Records contained in a dataset ▸
>>>>
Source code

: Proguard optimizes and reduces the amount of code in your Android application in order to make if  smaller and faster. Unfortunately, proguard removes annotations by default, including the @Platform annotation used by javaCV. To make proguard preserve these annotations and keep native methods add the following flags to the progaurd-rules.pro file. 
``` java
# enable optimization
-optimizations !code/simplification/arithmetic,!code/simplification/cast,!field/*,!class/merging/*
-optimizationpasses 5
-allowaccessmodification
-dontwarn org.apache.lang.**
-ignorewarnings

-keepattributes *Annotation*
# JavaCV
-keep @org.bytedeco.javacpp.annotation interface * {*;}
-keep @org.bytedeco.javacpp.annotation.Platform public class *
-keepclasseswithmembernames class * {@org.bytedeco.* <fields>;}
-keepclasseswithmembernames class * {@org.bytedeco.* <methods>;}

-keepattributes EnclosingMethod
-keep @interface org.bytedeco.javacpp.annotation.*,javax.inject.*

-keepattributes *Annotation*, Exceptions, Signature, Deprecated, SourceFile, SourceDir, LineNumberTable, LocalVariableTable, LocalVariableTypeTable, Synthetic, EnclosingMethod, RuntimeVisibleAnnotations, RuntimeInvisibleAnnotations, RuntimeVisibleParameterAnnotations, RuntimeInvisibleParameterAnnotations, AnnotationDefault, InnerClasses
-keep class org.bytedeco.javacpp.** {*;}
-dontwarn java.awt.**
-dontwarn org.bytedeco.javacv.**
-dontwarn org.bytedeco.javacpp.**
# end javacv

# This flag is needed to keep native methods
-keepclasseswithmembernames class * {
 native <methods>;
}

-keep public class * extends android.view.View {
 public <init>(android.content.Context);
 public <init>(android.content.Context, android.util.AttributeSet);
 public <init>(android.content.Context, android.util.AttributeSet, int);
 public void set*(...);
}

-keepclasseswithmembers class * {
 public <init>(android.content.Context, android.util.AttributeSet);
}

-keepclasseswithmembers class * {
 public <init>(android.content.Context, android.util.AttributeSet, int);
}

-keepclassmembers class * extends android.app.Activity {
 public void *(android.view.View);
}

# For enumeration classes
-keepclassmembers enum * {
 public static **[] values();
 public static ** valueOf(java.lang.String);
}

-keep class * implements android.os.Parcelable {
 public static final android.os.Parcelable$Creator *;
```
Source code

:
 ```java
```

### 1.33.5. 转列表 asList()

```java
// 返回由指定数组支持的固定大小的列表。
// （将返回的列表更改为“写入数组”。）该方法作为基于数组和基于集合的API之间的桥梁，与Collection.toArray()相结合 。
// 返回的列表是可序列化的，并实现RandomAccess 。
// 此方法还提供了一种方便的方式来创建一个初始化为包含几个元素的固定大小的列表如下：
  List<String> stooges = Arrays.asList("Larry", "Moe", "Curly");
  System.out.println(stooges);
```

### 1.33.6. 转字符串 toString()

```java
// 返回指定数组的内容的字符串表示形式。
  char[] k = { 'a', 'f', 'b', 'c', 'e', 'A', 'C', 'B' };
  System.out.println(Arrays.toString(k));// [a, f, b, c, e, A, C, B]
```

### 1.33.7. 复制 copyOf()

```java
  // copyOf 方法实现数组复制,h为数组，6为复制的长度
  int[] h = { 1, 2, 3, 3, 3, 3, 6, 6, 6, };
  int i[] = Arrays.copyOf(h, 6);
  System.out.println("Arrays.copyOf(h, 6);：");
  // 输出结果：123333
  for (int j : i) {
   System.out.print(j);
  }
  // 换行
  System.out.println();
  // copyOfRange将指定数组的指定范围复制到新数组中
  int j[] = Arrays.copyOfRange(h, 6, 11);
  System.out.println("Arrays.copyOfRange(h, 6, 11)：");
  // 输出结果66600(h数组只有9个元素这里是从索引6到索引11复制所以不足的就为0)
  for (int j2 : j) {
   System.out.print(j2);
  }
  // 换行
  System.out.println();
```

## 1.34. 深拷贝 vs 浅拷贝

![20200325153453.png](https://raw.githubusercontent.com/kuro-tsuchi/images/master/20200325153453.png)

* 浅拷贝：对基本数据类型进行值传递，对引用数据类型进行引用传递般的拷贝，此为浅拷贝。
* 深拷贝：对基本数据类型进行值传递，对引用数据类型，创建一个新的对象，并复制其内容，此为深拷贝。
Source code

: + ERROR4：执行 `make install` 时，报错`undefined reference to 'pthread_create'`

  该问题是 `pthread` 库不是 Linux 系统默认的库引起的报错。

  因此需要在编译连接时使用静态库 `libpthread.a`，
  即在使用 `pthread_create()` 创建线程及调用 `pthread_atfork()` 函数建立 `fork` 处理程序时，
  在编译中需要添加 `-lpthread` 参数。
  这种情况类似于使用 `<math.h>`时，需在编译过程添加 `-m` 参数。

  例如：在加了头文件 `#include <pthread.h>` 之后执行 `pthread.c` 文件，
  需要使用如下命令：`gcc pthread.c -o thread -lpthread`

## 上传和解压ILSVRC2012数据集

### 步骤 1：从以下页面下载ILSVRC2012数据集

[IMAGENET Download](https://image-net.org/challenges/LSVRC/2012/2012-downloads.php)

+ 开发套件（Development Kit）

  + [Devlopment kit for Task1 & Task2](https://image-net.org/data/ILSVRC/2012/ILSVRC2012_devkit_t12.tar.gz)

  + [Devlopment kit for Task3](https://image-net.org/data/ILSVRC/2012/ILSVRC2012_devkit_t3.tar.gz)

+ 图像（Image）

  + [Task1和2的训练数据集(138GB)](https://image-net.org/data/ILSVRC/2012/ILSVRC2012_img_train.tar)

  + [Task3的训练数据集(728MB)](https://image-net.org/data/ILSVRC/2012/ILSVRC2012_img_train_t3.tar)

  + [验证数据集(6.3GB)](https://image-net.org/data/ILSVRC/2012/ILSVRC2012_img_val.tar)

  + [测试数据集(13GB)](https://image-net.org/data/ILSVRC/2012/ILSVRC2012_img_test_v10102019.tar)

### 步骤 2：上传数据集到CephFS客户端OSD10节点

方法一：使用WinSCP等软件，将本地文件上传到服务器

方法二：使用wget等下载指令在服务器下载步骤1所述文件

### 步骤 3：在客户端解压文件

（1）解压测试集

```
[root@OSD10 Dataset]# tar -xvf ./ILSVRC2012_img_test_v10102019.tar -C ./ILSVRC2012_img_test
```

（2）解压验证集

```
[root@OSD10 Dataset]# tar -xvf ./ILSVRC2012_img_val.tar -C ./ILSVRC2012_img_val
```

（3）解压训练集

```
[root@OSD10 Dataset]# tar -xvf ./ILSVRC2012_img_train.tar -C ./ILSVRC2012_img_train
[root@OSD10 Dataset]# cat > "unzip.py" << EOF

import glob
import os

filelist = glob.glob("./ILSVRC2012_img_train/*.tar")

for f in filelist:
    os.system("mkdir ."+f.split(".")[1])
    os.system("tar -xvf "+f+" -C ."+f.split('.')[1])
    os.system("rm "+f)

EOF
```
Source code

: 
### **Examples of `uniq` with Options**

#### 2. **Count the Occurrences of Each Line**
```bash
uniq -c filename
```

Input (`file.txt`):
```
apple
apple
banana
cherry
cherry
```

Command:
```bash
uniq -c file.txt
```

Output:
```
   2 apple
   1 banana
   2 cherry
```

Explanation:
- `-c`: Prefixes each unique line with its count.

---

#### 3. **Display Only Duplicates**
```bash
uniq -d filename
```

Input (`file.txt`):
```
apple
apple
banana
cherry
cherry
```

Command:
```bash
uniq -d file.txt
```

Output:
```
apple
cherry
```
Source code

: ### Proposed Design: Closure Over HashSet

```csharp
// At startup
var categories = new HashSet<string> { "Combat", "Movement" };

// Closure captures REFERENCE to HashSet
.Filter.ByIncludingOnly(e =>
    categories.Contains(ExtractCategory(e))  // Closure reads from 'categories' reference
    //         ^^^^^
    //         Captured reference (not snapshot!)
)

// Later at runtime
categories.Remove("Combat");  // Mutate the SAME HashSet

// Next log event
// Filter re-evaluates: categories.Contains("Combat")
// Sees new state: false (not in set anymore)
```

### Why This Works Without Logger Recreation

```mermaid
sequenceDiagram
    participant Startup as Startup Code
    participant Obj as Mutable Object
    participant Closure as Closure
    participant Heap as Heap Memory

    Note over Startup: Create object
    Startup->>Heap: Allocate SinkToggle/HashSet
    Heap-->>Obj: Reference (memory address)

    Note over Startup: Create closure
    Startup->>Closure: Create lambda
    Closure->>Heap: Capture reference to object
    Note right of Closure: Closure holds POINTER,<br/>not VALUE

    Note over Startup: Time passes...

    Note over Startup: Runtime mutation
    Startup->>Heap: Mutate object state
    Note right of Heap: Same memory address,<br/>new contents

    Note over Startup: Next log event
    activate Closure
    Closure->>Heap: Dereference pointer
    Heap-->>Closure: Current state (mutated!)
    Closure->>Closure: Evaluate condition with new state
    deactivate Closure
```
<<<<
EXERCISE OBJECTIVE ▸ Copy each line in the data that holds the word "interface".

YOUR SOLUTION ▸
-keep @org.bytedeco.javacpp.annotation interface * {*;}
-keep @interface org.bytedeco.javacpp.annotation.*,javax.inject.*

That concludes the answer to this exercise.